Rules focus on owners of mobile home parks
Affordable housing Wilsonville requirements would include owners paying tenants' moving costs
Wednesday, October 19, 2005
LISA GRACE LEDNICERThe Oregonian
WILSONVILLE -- In a groundbreaking move that is certain to land in court, city councilors decided that Wilsonville's mobile home park owners must buy their residents' homes if the parks close and the homes can't be moved.
The first-of-its-kind ordinance in Oregon would also require park owners to obtain a permit before closing, find their tenants a comparable place to live, pay their tenants' moving costs, and pay to house and feed their former tenants during the move.
Councilors acknowledged after a contentious 21/2-hour meeting Monday night that opponents probably will appeal their decision. But the action was necessary, they said, to prevent the erosion of affordable housing for low-income seniors in a region where housing prices have skyrocketed in recent years.
"When you have a fragile population like this, they are truly at risk for death and it would be extremely stressful to evict them and have no plan," said Mayor Charlotte Lehan before the meeting. "We can't just stand around and say, 'You should leave.' "
But a lawyer for one of the suburb's four mobile home park owners said city officials were illegally attempting to shove the responsibility for providing low-income housing onto the shoulders of private citizens, rather than tackling the issue themselves.
"Wilsonville is not a sovereign nation," said William Dickas. "It's not permitted to choose which rights of citizens it will honor and which it will take away."
The decision comes amid a wave of mobile home park closures in the Portland area, including the threatened closure of the 240-unit Thunderbird Mobile Club off Interstate 5 in Wilsonville. Developers and land-use attorneys say that as land for homes becomes scarce, mobile home parks are becoming prime targets for redevelopment.
Roger Ash, Thunderbird's owner, told residents in a letter this summer that the park could fetch $30 million to $45 million. So far, he hasn't received any offers, said Dickas, his lawyer.
Residents of Thunderbird and of Willamette Cove, a mobile home park in West Linn also threatened with closure, persuaded state lawmakers in August to give mobile home owners a tax credit of up to $10,000 if they're forced to move. It also gives owners a break on capital gains taxes if the owners sell the parks to residents.

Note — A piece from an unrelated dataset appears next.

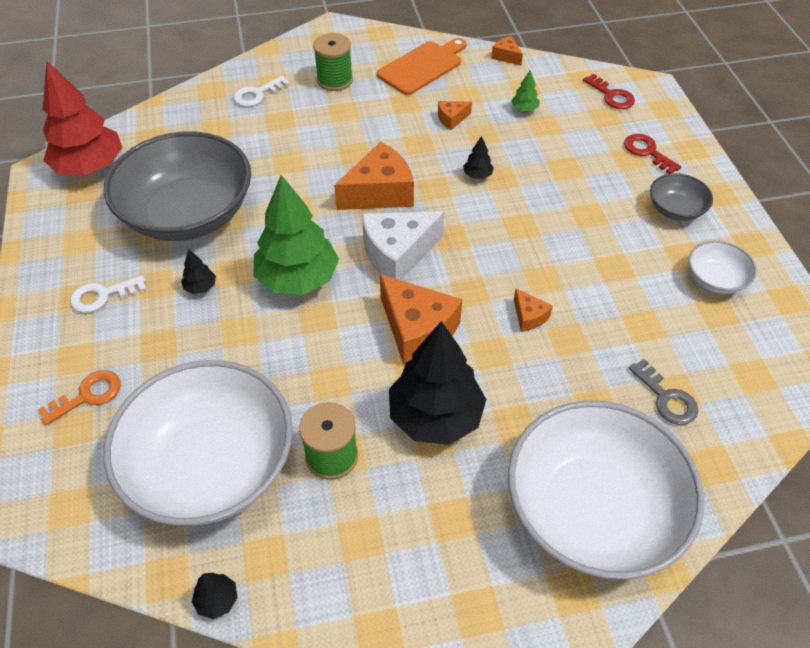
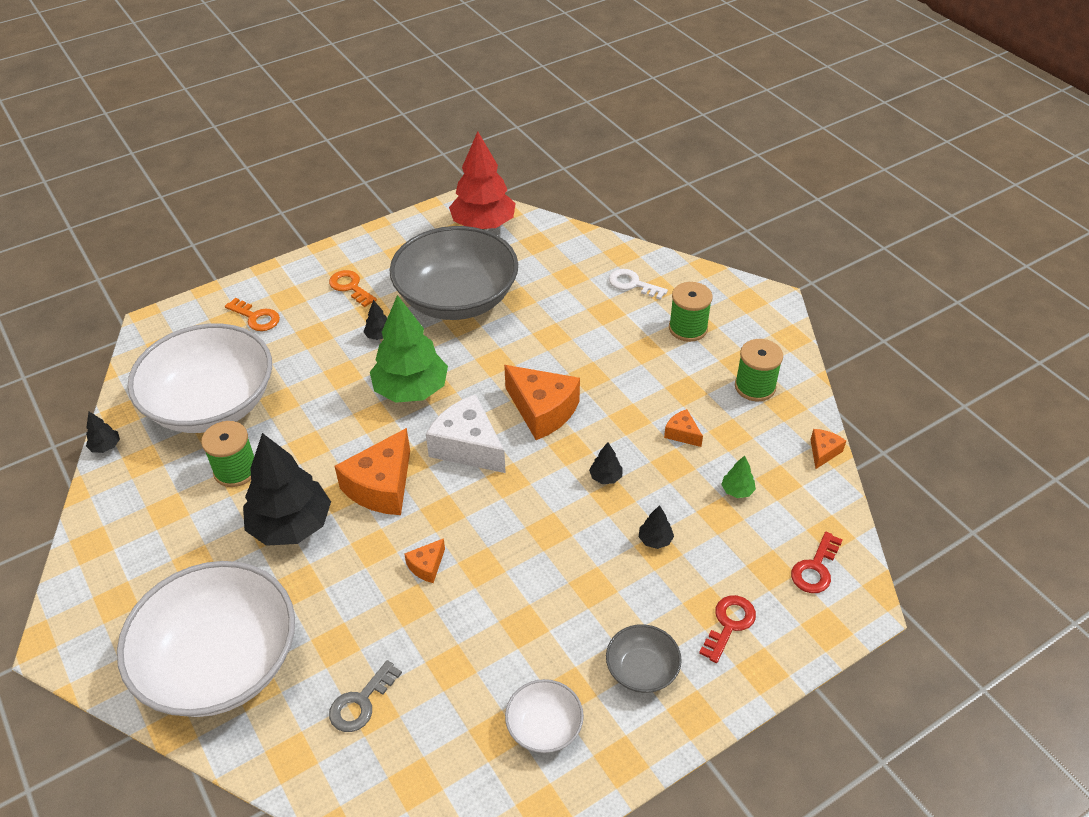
camera: 70 degrees right, 5 degrees down
white key [70,275,147,313] -> orange key [329,270,377,307]
orange cutting board [377,38,467,95] -> green spool [735,339,783,401]
none -> black tree [639,505,674,549]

But Thunderbird residents wanted more protection. They donned buttons saying "Save Our Seniors" and flooded City Hall with letters saying the tax credit was inadequate to pay for relocation costs that can approach $20,000. Residents also said it's getting harder to find a place to move. According to state officials, 47 parks have closed in Oregon since 2001, leaving 1,434 parks.
Councilors showed Monday that they sympathized with residents. At the beginning of the meeting, Lehan dimmed the lights and played a slide show she prepared of Thunderbird and its residents. A recording of Willie Nelson and Emmylou Harris crooning "Gulf Coast Highway" played in the background as pictures of gardens, homes and trees flashed on the screen.
Residents testified they had expected to live out their retirements at Thunderbird and felt betrayed when Ash told them he planned to market the property.
"On June 6 of this year, my wife and I paid nearly half of our savings to close on a home in TMC. Four days later, we were informed that the park was to be sold out from under us," said Thunderbird resident John Cleaver. "If this was to be a sound investment by the Ash family, then they should be quite willing to return my investment."
At least one other mobile home park owner, however, said he can't afford to pay his tenants' relocation costs. Dickas said a federal court could find the ordinance violates the U.S. Constitution. Washington state passed a similar law more than a decade ago, but that state's Supreme Court found it imposed an "unduly oppressive" burden on park owners and tossed it. Wilsonville officials said their ordinance will survive because park owners can petition city officials.
The council's decision doesn't surprise people who are used to this young suburb on the edge of the urban grown boundary taking controversial stands on issues arising from growth. Residents have successfully fought state efforts to place a prison on prime residential property and tapped the Willamette River as a source for drinking water.
"They're almost avant-garde about stuff," said Pat Schwoch, executive director of the Manufactured Home Owners of Oregon, an advocacy group. "They have the courage of their convictions and I admire that."